►

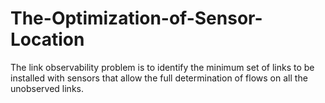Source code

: # The-Optimization-of-Sensor-Location
The link observability problem is to identify the minimum set of links to be installed with sensors that allow the full determination of flows on all the unobserved links. 
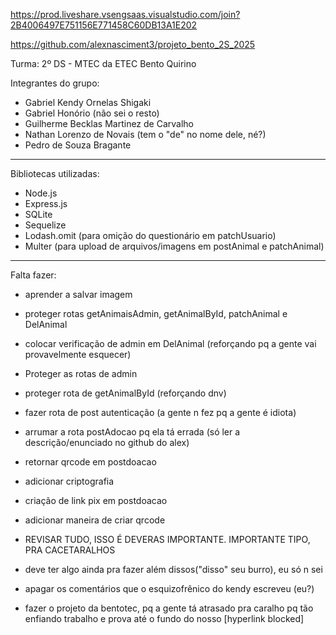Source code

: https://prod.liveshare.vsengsaas.visualstudio.com/join?2B4006497E751156E771458C60DB13A1E202

https://github.com/alexnasciment3/projeto_bento_2S_2025

Turma: 2º DS - MTEC da ETEC Bento Quirino

Integrantes do grupo: 

- Gabriel Kendy Ornelas Shigaki
- Gabriel Honório (não sei o resto)
- Guilherme Becklas Martinez de Carvalho
- Nathan Lorenzo de Novais (tem o "de" no nome dele, né?)
- Pedro de Souza Bragante

------------------------------------------

Bibliotecas utilizadas: 

- Node.js
- Express.js
- SQLite
- Sequelize
- Lodash.omit (para omição do questionário em patchUsuario)
- Multer (para upload de arquivos/imagens em postAnimal e patchAnimal)

------------------------------------------

Falta fazer: 

- aprender a salvar imagem
- proteger rotas getAnimaisAdmin, getAnimalById, patchAnimal e DelAnimal
- colocar verificação de admin em DelAnimal (reforçando pq a gente vai provavelmente esquecer)
- Proteger as rotas de admin
- proteger rota de getAnimalById (reforçando dnv)
- fazer rota de post autenticação (a gente n fez pq a gente é idiota)
- arrumar a rota postAdocao pq ela tá errada (só ler a descrição/enunciado no github do alex)
- retornar qrcode em postdoacao
- adicionar criptografia
- criação de link pix em postdoacao
- adicionar maneira de criar qrcode
- REVISAR TUDO, ISSO É DEVERAS IMPORTANTE. IMPORTANTE TIPO, PRA CACETARALHOS
- deve ter algo ainda pra fazer além dissos("disso" seu burro), eu só n sei
- apagar os comentários que o esquizofrênico do kendy escreveu (eu?)

- fazer o projeto da bentotec, pq a gente tá atrasado pra caralho pq tão enfiando trabalho e prova até o fundo do nosso [hyperlink blocked]
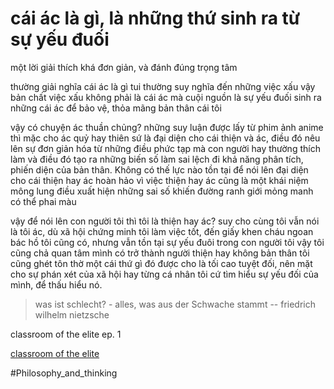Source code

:# cái ác là gì, là những thứ sinh ra từ sự yếu đuối


một lời giải thích khá đơn giản, và đánh đúng trọng tâm

thường giải nghĩa cái ác là gì tui thường suy nghĩa đến những việc xấu vậy bản chất việc xấu không phải là cái ác mà cuội nguồn là sự yếu đuối sinh ra những cái ác để bảo vệ, thỏa mãng bản thân cái tôi

vậy có chuyện ác thuần chủng? những suy luận được lấy từ phim ảnh anime thì mặc cho ác quỷ hay thiên sứ là đại diện cho cái thiện và ác, điều đó nêu lên sự đơn giản hóa từ những điều phức tạp mà con người hay thường thích làm và điều đó tạo ra những biến số làm sai lệch đi khả năng phân tích, phiến diện của bản thân. Không có thế lực nào tồn tại để nói lên đại diện cho cái thiện hay ác hoàn hảo vì việc thiện hay ác cũng là một khái niệm mông lung điều xuất hiện những sai số khiến đường ranh giới mỏng manh có thể phai màu

vậy để nói lên con người tôi thì tôi là thiện hay ác? suy cho cùng tôi vẫn nói là tôi ác, dù xã hội chứng minh tôi làm việc tốt, đến giấy khen cháu ngoan bác hồ tôi cũng có, nhưng vẫn tồn tại sự yếu đuôi trong con người tôi vậy tôi cũng chả quan tâm mình có trở thành người thiện hay không bản thân tôi cũng ghét tôn thờ một cái thứ gì đó được cho là tối cao tuyệt đối, nên mặt cho sự phán xét của xã hội hay từng cá nhân tôi cứ tìm hiểu sự yếu đối của mình, để thấu hiểu nó.

> was ist schlecht? - alles, was aus der Schwache stammt -- friedrich wilhelm nietzsche

classroom of the elite ep. 1

[classroom of the elite](classroom%20of%20the%20elite.md)

#Philosophy_and_thinking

◄

§ What you will do
Find each line in the listing above that contains "qrcode", and copy that line.

§ Reply
- retornar qrcode em postdoacao
- adicionar maneira de criar qrcode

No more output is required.